Les religions ont une histoire, voire un présent, qui justifie amplement leur critique :
« Tant est grand le pouvoir qu’a la religion d’inciter au mal. » Lucrèce, De la nature, I.
« Notre religion est faite pour extirper les vices ; elle les couvre, les nourrit, les incite. »
Montaigne, Essais, II, xii.
« La croyance d’un Dieu fait et doit faire presque autant de fanatiques que de croyants. Partout où l’on admet un Dieu, il y a un culte ; partout où il y a un culte, l’ordre naturel des devoirs moraux est renversé, et la morale corrompue. Tôt ou tard, il vient un moment où la notion qui a empêché de voler un écu fait égorger cent mille hommes. Belle compensation ! »
Denis Diderot, lettre à Sophie Volland, 6 octobre 1765.
« Ce n’est plus ni aux genoux d’un être imaginaire, ni à ceux d’un vil imposteur, qu’un républicain doit fléchir ; ses uniques dieux doivent être maintenant le courage et la liberté.
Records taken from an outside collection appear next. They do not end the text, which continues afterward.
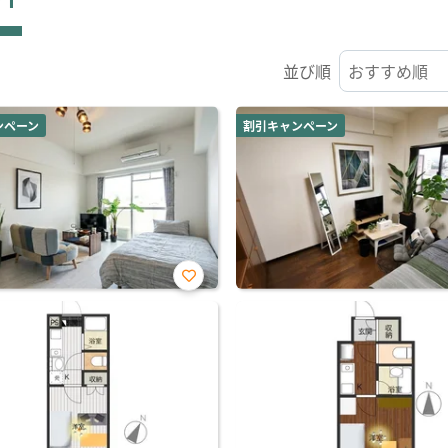
並び順
ンペーン
割引キャンペーン
お気
に入
り登
録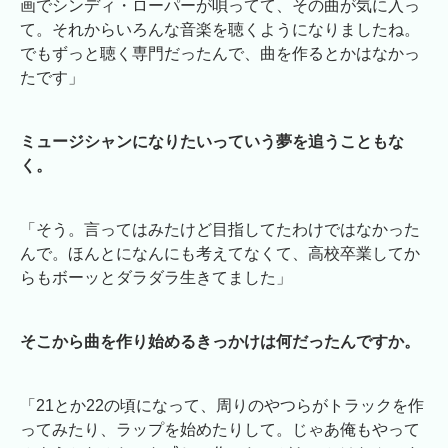
画でシンディ・ローパーが唄ってて、その曲が気に入っ
て。それからいろんな音楽を聴くようになりましたね。
でもずっと聴く専門だったんで、曲を作るとかはなかっ
たです」
ミュージシャンになりたいっていう夢を追うこともな
く。
「そう。言ってはみたけど目指してたわけではなかった
んで。ほんとになんにも考えてなくて、高校卒業してか
らもボーッとダラダラ生きてました」
そこから曲を作り始めるきっかけは何だったんですか。
「21とか22の頃になって、周りのやつらがトラックを作
ってみたり、ラップを始めたりして。じゃあ俺もやって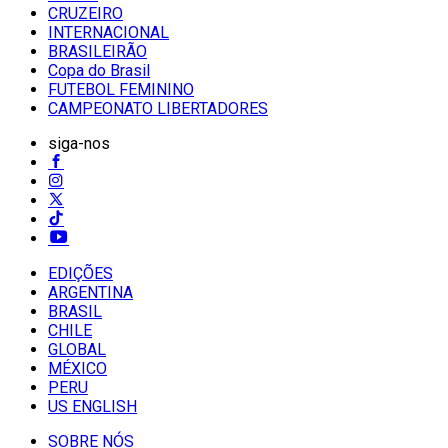
CRUZEIRO
INTERNACIONAL
BRASILEIRÃO
Copa do Brasil
FUTEBOL FEMININO
CAMPEONATO LIBERTADORES
siga-nos
EDIÇÕES
ARGENTINA
BRASIL
CHILE
GLOBAL
MÉXICO
PERU
US ENGLISH
SOBRE NÓS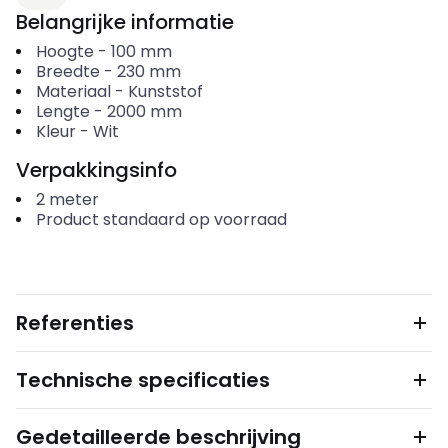
Belangrijke informatie
Hoogte
-
100
mm
Breedte
-
230
mm
Materiaal
-
Kunststof
Lengte
-
2000
mm
Kleur
-
Wit
Verpakkingsinfo
2
meter
Product standaard op voorraad
Referenties
Technische specificaties
Gedetailleerde beschrijving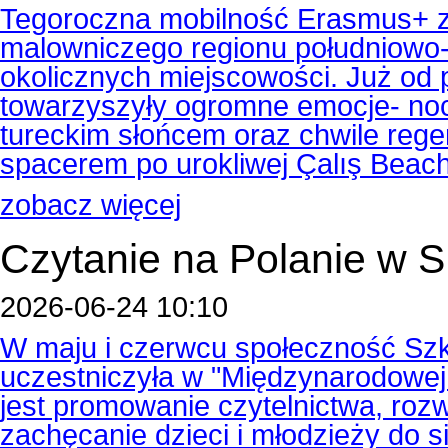
Tegoroczna mobilność Erasmus+ z
malowniczego regionu południowo-z
okolicznych miejscowości. Już od
towarzyszyły ogromne emocje- noc
tureckim słońcem oraz chwile reg
spacerem po urokliwej Çalış Beach
zobacz więcej
Czytanie na Polanie w
2026-06-24 10:10
W maju i czerwcu społeczność Szk
uczestniczyła w "Międzynarodowej A
jest promowanie czytelnictwa, rozw
zachęcanie dzieci i młodzieży do s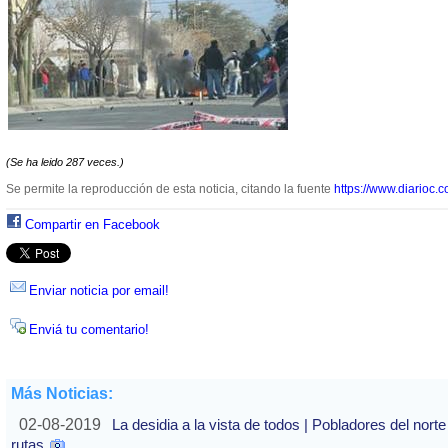
(Se ha leido 287 veces.)
Se permite la reproducción de esta noticia, citando la fuente
https://www.diarioc.c
Compartir en Facebook
Enviar noticia por email!
Enviá tu comentario!
Más Noticias:
02-08-2019
La desidia a la vista de todos | Pobladores del nor
rutas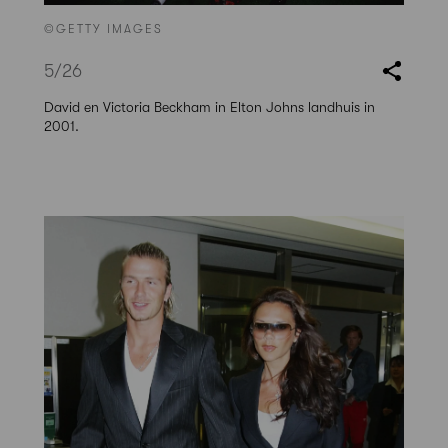
©GETTY IMAGES
5
/26
David en Victoria Beckham in Elton Johns landhuis in
2001.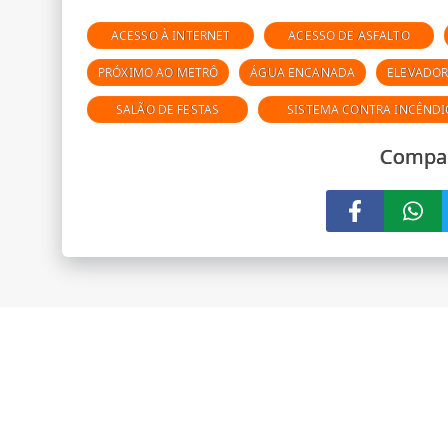
ACESSO À INTERNET
ACESSO DE ASFALTO
PRÓXIMO AO METRÔ
ÁGUA ENCANADA
ELEVADO
SALÃO DE FESTAS
SISTEMA CONTRA INCÊNDI
Compar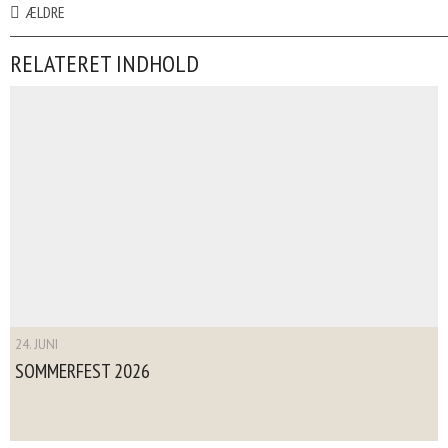
ÆLDRE
RELATERET INDHOLD
24. JUNI
SOMMERFEST 2026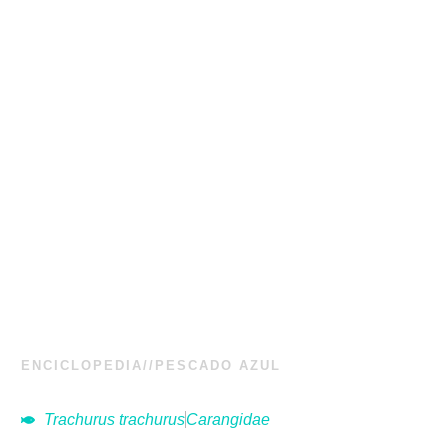
ENCICLOPEDIA
//
PESCADO AZUL
JUREL
Trachurus trachurus
Carangidae
El jurel es un pescado azul muy valorado por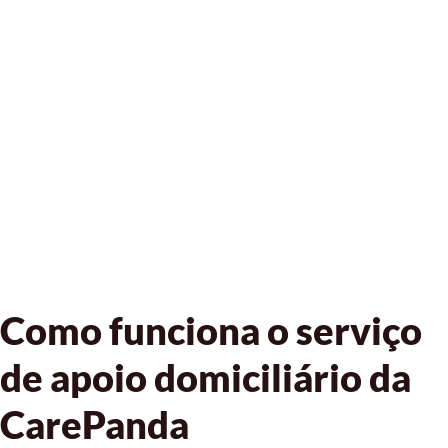
Como funciona o serviço
de apoio domiciliário da
CarePanda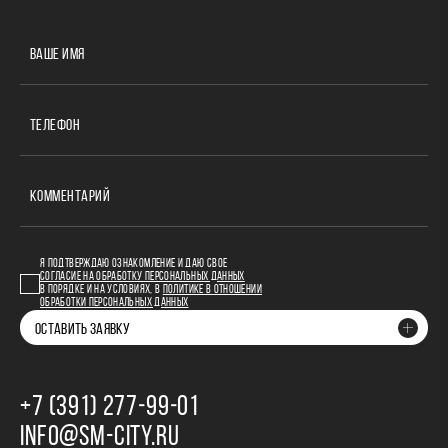
ВАШЕ ИМЯ
ТЕЛЕФОН
КОММЕНТАРИЙ
Я ПОДТВЕРЖДАЮ ОЗНАКОМЛЕНИЕ И ДАЮ СВОЕ
СОГЛАСИЕ НА ОБРАБОТКУ ПЕРСОНАЛЬНЫХ ДАННЫХ
В ПОРЯДКЕ И НА УСЛОВИЯХ, В
ПОЛИТИКЕ В ОТНОШЕНИИ
ОБРАБОТКИ ПЕРСОНАЛЬНЫХ ДАННЫХ
ОСТАВИТЬ ЗАЯВКУ
+7 (391) 277‒99‒01
INFO@SM-CITY.RU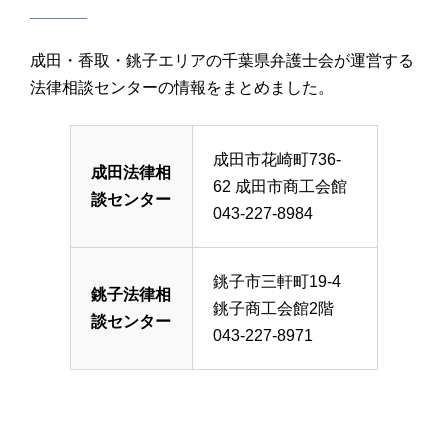
成田・香取・銚子エリアの千葉県弁護士会が運営する
法律相談センターの情報をまとめました。
成田市花崎町736-
成田法律相
62 成田市商工会館
談センター
043-227-8984
銚子市三軒町19-4
銚子法律相
銚子商工会館2階
談センター
043-227-8971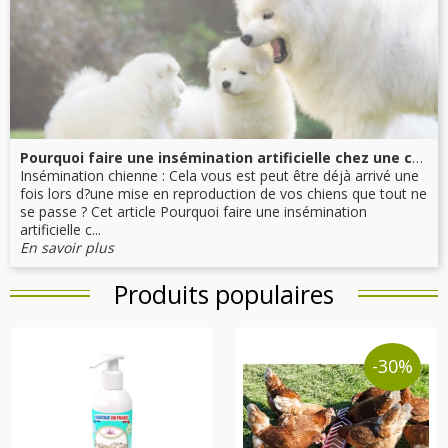
Pourquoi faire une insémination artificielle chez une chienne ?
Insémination chienne : Cela vous est peut être déjà arrivé une
fois lors d?une mise en reproduction de vos chiens que tout ne
se passe ? Cet article Pourquoi faire une insémination
artificielle c...
En savoir plus
Produits populaires
-30%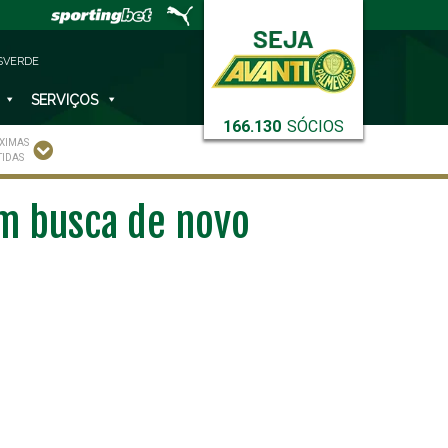
SVERDE
SERVIÇOS
166.130
SÓCIOS
XIMAS
TIDAS
em busca de novo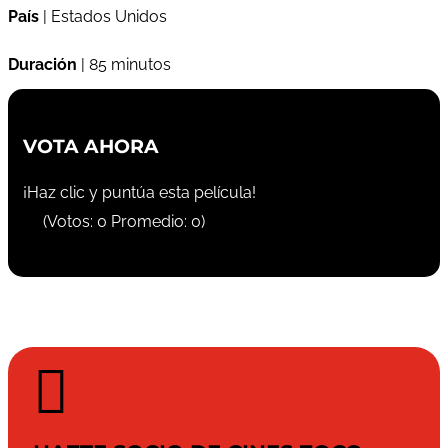
País
| Estados Unidos
Duración
| 85 minutos
VOTA AHORA
¡Haz clic y puntúa esta película!
(Votos:
0
Promedio:
0
)
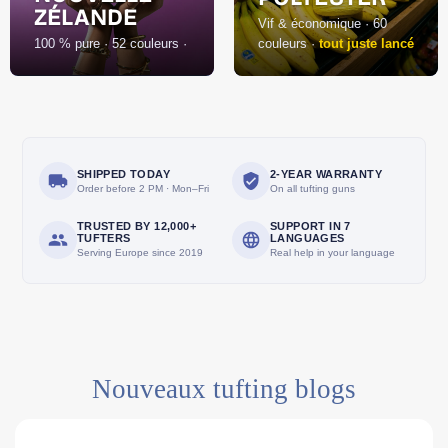
ZÉLANDE
Vif & économique · 60
100 % pure · 52 couleurs ·
couleurs ·
tout juste lancé
SHIPPED TODAY
2-YEAR WARRANTY
Order before 2 PM · Mon–Fri
On all tufting guns
TRUSTED BY 12,000+
SUPPORT IN 7
TUFTERS
LANGUAGES
Serving Europe since 2019
Real help in your language
Nouveaux tufting blogs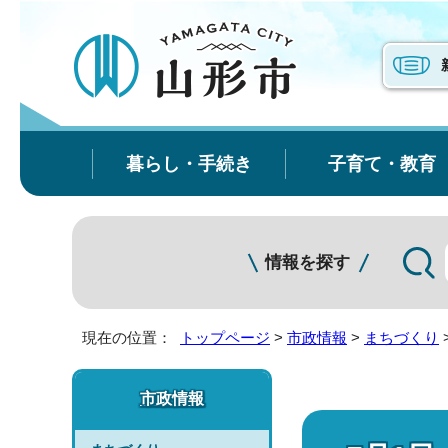
暮らし・手続き
子育て・教育
情報を探す
現在の位置：
トップページ
>
市政情報
>
まちづくり
市政情報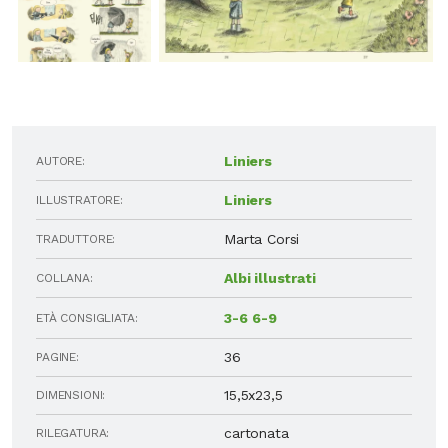
Liniers
AUTORE:
Liniers
ILLUSTRATORE:
Marta Corsi
TRADUTTORE:
Albi illustrati
COLLANA:
3-6
6-9
ETÀ CONSIGLIATA:
36
PAGINE:
15,5x23,5
DIMENSIONI:
cartonata
RILEGATURA: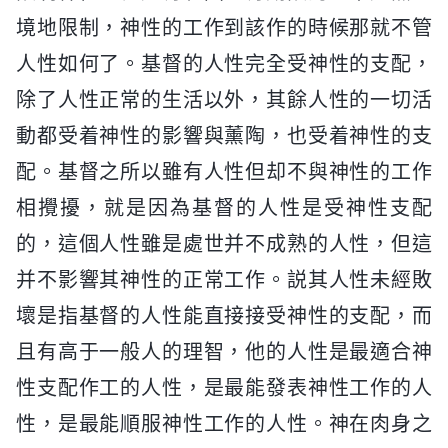
境地限制，神性的工作到該作的時候那就不管
人性如何了。基督的人性完全受神性的支配，
除了人性正常的生活以外，其餘人性的一切活
動都受着神性的影響與薰陶，也受着神性的支
配。基督之所以雖有人性但却不與神性的工作
相攪擾，就是因為基督的人性是受神性支配
的，這個人性雖是處世并不成熟的人性，但這
并不影響其神性的正常工作。説其人性未經敗
壞是指基督的人性能直接接受神性的支配，而
且有高于一般人的理智，他的人性是最適合神
性支配作工的人性，是最能發表神性工作的人
性，是最能順服神性工作的人性。神在肉身之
Rome disparut dès que le christianisme s’y prêcha ; et la France est perdue s’il s’y révère encore. »
Marquis de Sade, « La philosophie dans le boudoir », V.
« Si forte est la violence de dogmes religieux tôt inculqués, qu’elle peut étouffer la conscience morale et finalement toute pitié et toute humanité. »
Arthur Schopenhauer, Sur la religion, § 174.
« La croyance prolongée en une entité divine manifestement absente provoquait en eux [les saints] des phénomènes d’abrutissement incompatibles à long terme avec le maintien d’une civilisation technologique. »
Michel Houellebecq, La Possibilité d’une île, DANIEL 24,6.